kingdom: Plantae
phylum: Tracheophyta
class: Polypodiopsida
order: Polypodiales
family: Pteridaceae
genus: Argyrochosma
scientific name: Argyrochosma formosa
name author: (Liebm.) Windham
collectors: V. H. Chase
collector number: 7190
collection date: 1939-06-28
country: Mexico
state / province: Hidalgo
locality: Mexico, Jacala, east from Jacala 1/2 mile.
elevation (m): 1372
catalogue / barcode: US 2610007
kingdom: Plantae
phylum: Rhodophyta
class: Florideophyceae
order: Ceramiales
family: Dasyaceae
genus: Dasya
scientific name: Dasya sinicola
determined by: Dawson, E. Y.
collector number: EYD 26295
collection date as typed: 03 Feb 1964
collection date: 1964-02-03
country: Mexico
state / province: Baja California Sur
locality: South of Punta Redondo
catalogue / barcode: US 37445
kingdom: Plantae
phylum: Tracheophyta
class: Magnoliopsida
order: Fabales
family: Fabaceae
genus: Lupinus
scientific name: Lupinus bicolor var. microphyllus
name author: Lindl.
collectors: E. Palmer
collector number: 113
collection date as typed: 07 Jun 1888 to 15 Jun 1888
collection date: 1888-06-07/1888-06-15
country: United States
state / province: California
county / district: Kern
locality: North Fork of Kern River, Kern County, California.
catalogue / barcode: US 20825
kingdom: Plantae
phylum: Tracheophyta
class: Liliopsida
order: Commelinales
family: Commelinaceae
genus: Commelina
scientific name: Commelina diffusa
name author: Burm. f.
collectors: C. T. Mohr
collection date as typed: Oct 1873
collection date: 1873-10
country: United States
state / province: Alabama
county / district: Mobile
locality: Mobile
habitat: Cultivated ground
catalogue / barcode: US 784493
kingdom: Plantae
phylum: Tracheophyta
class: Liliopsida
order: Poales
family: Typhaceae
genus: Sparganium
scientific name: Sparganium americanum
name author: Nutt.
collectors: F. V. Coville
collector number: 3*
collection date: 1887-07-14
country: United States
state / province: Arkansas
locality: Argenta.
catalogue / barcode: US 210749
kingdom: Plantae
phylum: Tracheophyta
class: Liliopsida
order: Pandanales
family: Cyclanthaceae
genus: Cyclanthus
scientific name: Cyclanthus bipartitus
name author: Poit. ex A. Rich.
------------------------------
Task ▸ Convert the items above into a two-column CSV with the columns "label" and "value". Give one row per item, with each field quoted and any line breaks inside it turned into spaces.

Answer ▸
label,value
"kingdom:","Plantae"
"phylum:","Tracheophyta"
"class:","Polypodiopsida"
"order:","Polypodiales"
"family:","Pteridaceae"
"genus:","Argyrochosma"
"scientific name:","Argyrochosma formosa"
"name author:","(Liebm.) Windham"
"collectors:","V. H. Chase"
"collector number:","7190"
"collection date:","1939-06-28"
"country:","Mexico"
"state / province:","Hidalgo"
"locality:","Mexico, Jacala, east from Jacala 1/2 mile."
"elevation (m):","1372"
"catalogue / barcode:","US 2610007"
"kingdom:","Plantae"
"phylum:","Rhodophyta"
"class:","Florideophyceae"
"order:","Ceramiales"
"family:","Dasyaceae"
"genus:","Dasya"
"scientific name:","Dasya sinicola"
"determined by:","Dawson, E. Y."
"collector number:","EYD 26295"
"collection date as typed:","03 Feb 1964"
"collection date:","1964-02-03"
"country:","Mexico"
"state / province:","Baja California Sur"
"locality:","South of Punta Redondo"
"catalogue / barcode:","US 37445"
"kingdom:","Plantae"
"phylum:","Tracheophyta"
"class:","Magnoliopsida"
"order:","Fabales"
"family:","Fabaceae"
"genus:","Lupinus"
"scientific name:","Lupinus bicolor var. microphyllus"
"name author:","Lindl."
"collectors:","E. Palmer"
"collector number:","113"
"collection date as typed:","07 Jun 1888 to 15 Jun 1888"
"collection date:","1888-06-07/1888-06-15"
"country:","United States"
"state / province:","California"
"county / district:","Kern"
"locality:","North Fork of Kern River, Kern County, California."
"catalogue / barcode:","US 20825"
"kingdom:","Plantae"
"phylum:","Tracheophyta"
"class:","Liliopsida"
"order:","Commelinales"
"family:","Commelinaceae"
"genus:","Commelina"
"scientific name:","Commelina diffusa"
"name author:","Burm. f."
"collectors:","C. T. Mohr"
"collection date as typed:","Oct 1873"
"collection date:","1873-10"
"country:","United States"
"state / province:","Alabama"
"county / district:","Mobile"
"locality:","Mobile"
"habitat:","Cultivated ground"
"catalogue / barcode:","US 784493"
"kingdom:","Plantae"
"phylum:","Tracheophyta"
"class:","Liliopsida"
"order:","Poales"
"family:","Typhaceae"
"genus:","Sparganium"
"scientific name:","Sparganium americanum"
"name author:","Nutt."
"collectors:","F. V. Coville"
"collector number:","3*"
"collection date:","1887-07-14"
"country:","United States"
"state / province:","Arkansas"
"locality:","Argenta."
"catalogue / barcode:","US 210749"
"kingdom:","Plantae"
"phylum:","Tracheophyta"
"class:","Liliopsida"
"order:","Pandanales"
"family:","Cyclanthaceae"
"genus:","Cyclanthus"
"scientific name:","Cyclanthus bipartitus"
"name author:","Poit. ex A. Rich."